听闻此话,刘逸也不恼,微微欠身:“全凭父皇做主。”
“哈哈,对了,皇儿,你怕是有几日没去看过你皇奶奶了吧?这几日朕的耳朵可是饱受母后摧残,一见到朕就问他的皇孙去哪儿了,你啊,真是叫朕可爱又可恼啊!”皇帝苦笑道,自从有了这小皇孙后,那董太后可是巴不得片刻不离身啊,才几日不见,变天天悠着他要人。

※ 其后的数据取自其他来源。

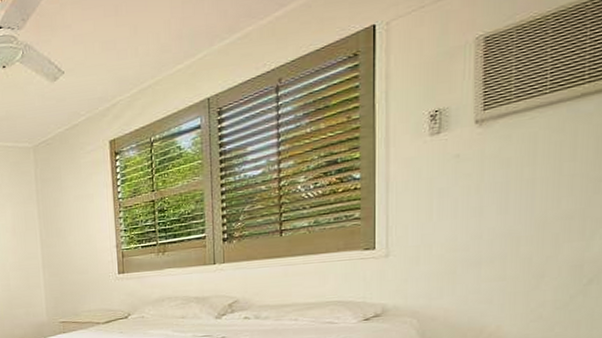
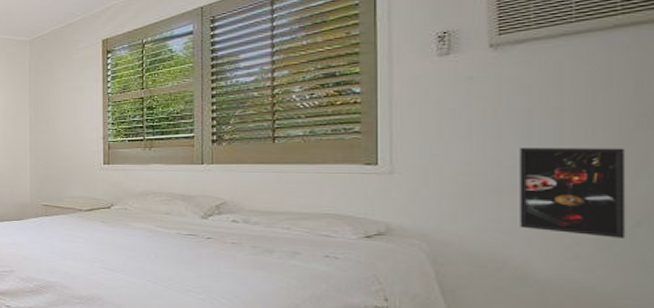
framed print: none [495,213,584,298] -> present [520,147,626,238]

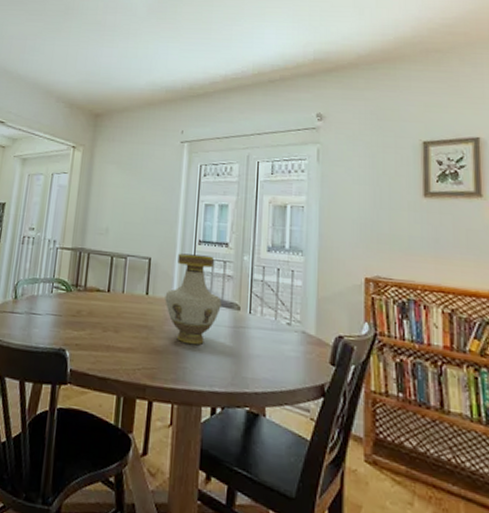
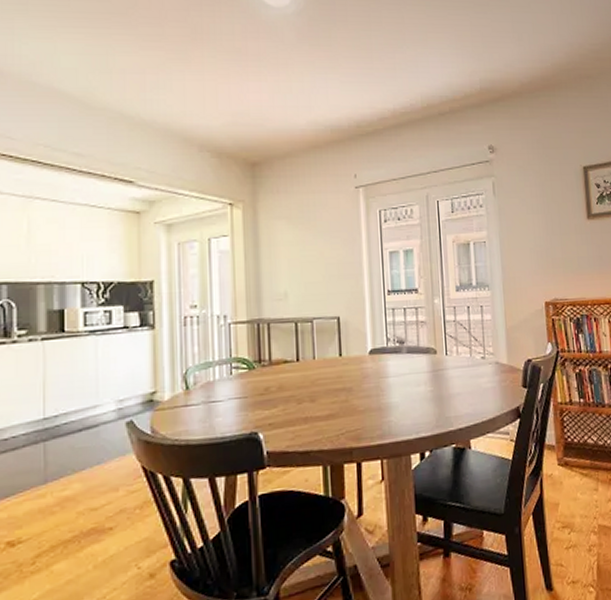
vase: present [165,253,222,345] -> none [360,305,418,398]

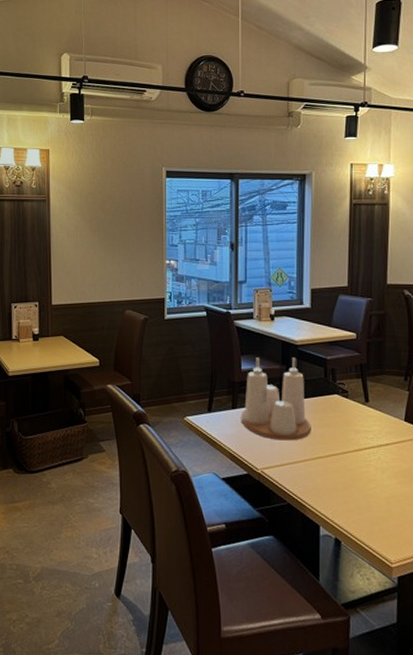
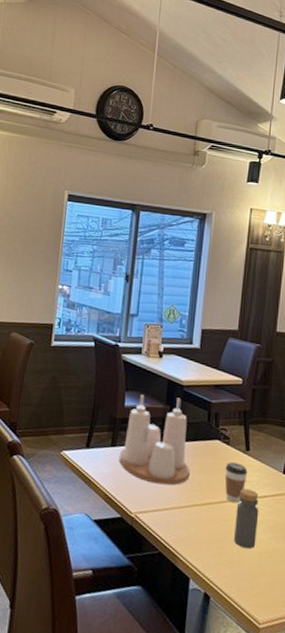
coffee cup: none [346,414,369,452] -> present [224,462,248,502]
bottle: none [360,439,383,495] -> present [234,489,259,549]

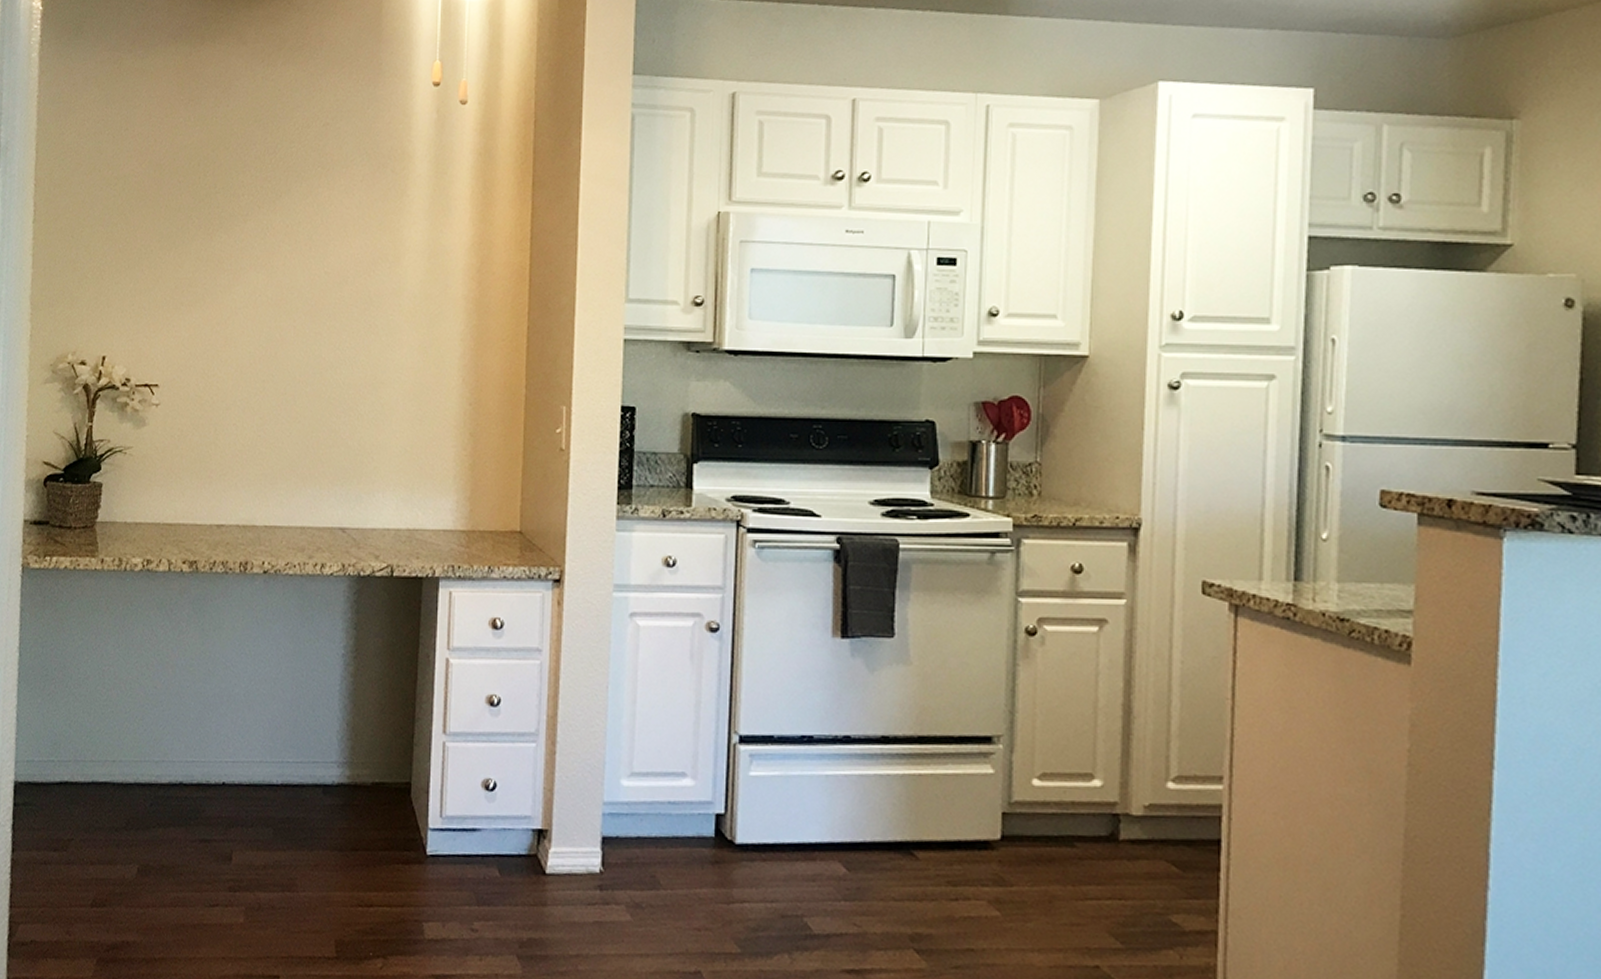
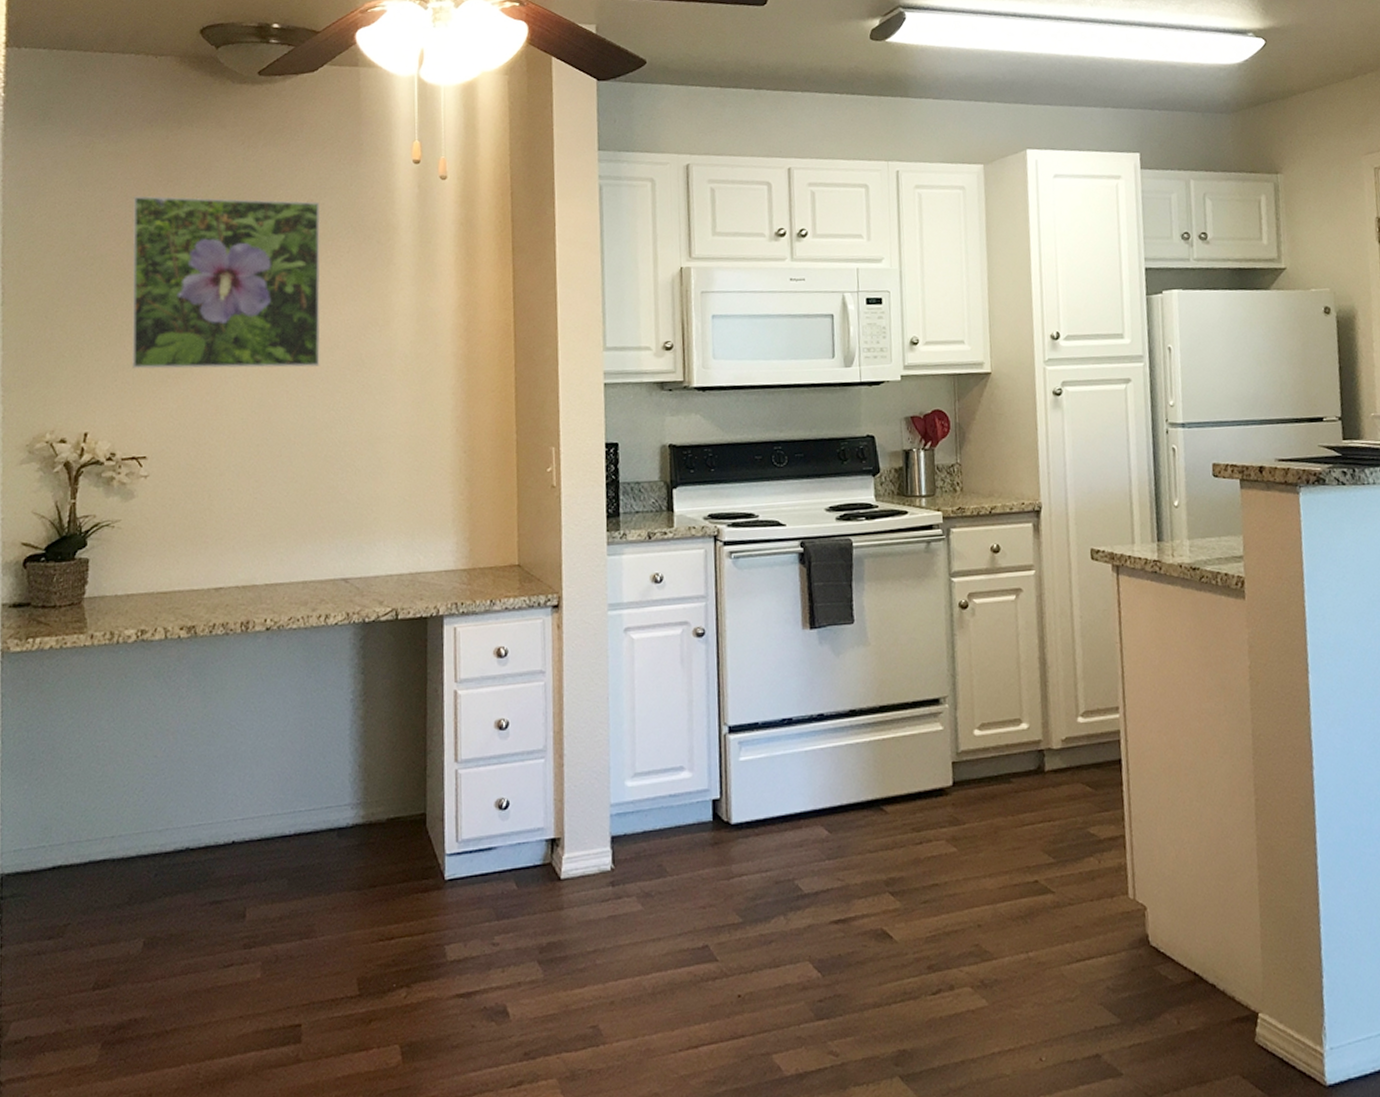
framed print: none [149,115,336,302] -> present [132,196,321,369]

“额”刘逸一脸尴尬,随后又道:“父皇,这是儿臣的错,儿臣这就去找皇奶奶。”说完便撒丫子跑开了,也不顾什么礼仪之类的。刘宏见状也不生气,而是对着旁边的张让道:“你看逸儿如何?”
“皇上要说他人,奴才可能不知,但要说道小皇子,奴才可就了解不过。”张让想了想又接着道:“小皇子打从出生便与众不凡,十分聪颖,小小年纪便自己独立生活,做事也很有自己的主张,从来没有让谁操心过,奴才认为,小皇子的将来成就肯定非凡。”
刘宏听了没有回答,反倒是站起身来,走到门口站住,张让也急忙跟着,虽然疑惑陛下在做什么,但是作为一个聪明人,他知道,该问的问,不该说的别说,陛下要是想说,不用问他都会说。
“张让”刘宏看了看门外的天际突然叫道。“奴才在。”
“是啊,你说的不错,我皇儿打从一出生开始就注定这一生便与众不凡,可是朕呢?朕依然没有办法重整汉室威严,反倒是被世家大族处处击肘,朕烦啊,若朕有本事,大可以将整顿好的河山交给逸儿,可是现在呢?难道还要逸儿上位后一物所有?像朕一般,整日困顿在宫中,深陷红墙之内?朕不甘心啊!”刘宏说道最后,竟然流出几滴眼泪。张让见状,自然是十分自责,原来皇上心里竟然这么苦,可恨的是洒家居然不知,往洒家还自以为了解陛下,不行,洒家就是把这颗头颅抛了也要帮陛下保住这汉室江山。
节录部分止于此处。